PROVIDENCE, R.I. (WPRI) — Rhode Island has tapped Care New England and the Hospital Association of Rhode Island to conduct a two-month review of the state-run Eleanor Slater Hospital, which has come under intense scrutiny in recent months.
Gov. Dan McKee announced the new partnership Tuesday, saying Care New England and the trade group would provide a “peer review of the clinical and operational programs” at Eleanor Slater. State officials said Rhode Island will not pay anything for the partnership.
“Our administration is committed to examining and addressing longstanding issues at Eleanor Slater Hospital to ensure patients receive the quality care they deserve,” McKee said in a statement. “The partnership with Hospital Association of Rhode Island and Care New England is an important step and we thank both organizations for their collaboration.”
Eleanor Slater provides psychiatric and medical care through its Zambarano unit in Burrillville and three more units in Cranston. The state-run hospital system has come under fire in recent months, facing both money and regulatory issues, along with an ongoing rift between administrators and union groups that’s created a toxic workplace.
Separately, Attorney General Peter Neronha has launched an investigation into the hospital, examining both patient care and financial issues.
The new partnership is part of a broader effort by Health and Human Services Womazetta Jones to conduct a review of the hospital system and the R.I. Department of Behavioral Healthcare, Developmental Disabilities and Hospitals.
“The patients in our care at Eleanor Slater Hospital deserve the very best treatment and, as part of my ongoing review … I want to ensure that each individual is receiving the appropriate supports,” Jones said in a statement, adding that she’s appreciative of the groups to lend their expertise.

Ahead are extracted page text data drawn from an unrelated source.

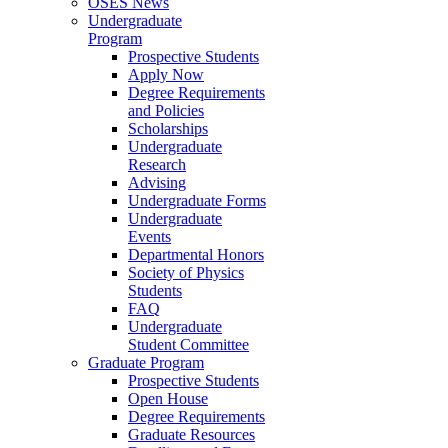
OSES News
Undergraduate
Program
Prospective Students
Apply Now
Degree Requirements
and Policies
Scholarships
Undergraduate
Research
Advising
Undergraduate Forms
Undergraduate
Events
Departmental Honors
Society of Physics
Students
FAQ
Undergraduate
Student Committee
Graduate Program
Prospective Students
Open House
Degree Requirements
Graduate Resources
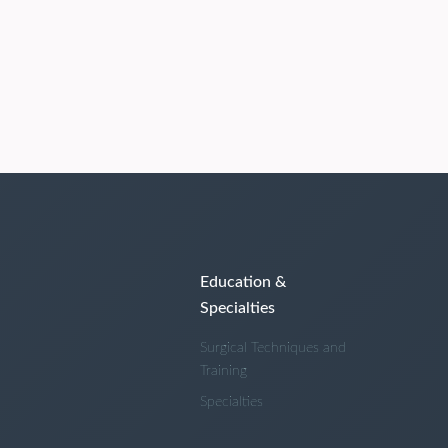
Education &
Specialties
Surgical Techniques and
Training
Specialties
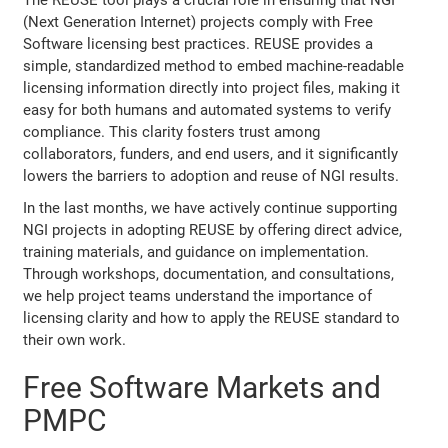
(Next Generation Internet) projects comply with Free
Software licensing best practices. REUSE provides a
simple, standardized method to embed machine-readable
licensing information directly into project files, making it
easy for both humans and automated systems to verify
compliance. This clarity fosters trust among
collaborators, funders, and end users, and it significantly
lowers the barriers to adoption and reuse of NGI results.
In the last months, we have actively continue supporting
NGI projects in adopting REUSE by offering direct advice,
training materials, and guidance on implementation.
Through workshops, documentation, and consultations,
we help project teams understand the importance of
licensing clarity and how to apply the REUSE standard to
their own work.
Free Software Markets and
PMPC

Care New England, the state’s second largest hospital network that operates Women & Infants, Kent and Butler hospitals along with The Providence Center, specializes in behavioral and psychiatric care. The hospital association, also known as HARI, represents multiple hospital groups across the state — including Care New England.
In statements, both groups expressed support for the partnership, the state and Eleanor Slater.
The peer review is separate from another effort underway to examine billing practices at the hospital. The state earlier this month announced plans to hire a third-party group to review the eligibility of certain expenses after staff raised compliance concerns.
As Target 12 reported Monday, a new state assessment suggests Rhode Island is out of compliance with a federal rule requiring that psychiatric patients account for below half of everyone receiving care at the hospital.
It remains unclear how long Jones’ overall review will last, but McKee has said he wants to present a plan to the General Assembly before the current legislative session ends, which typically happens by July 1.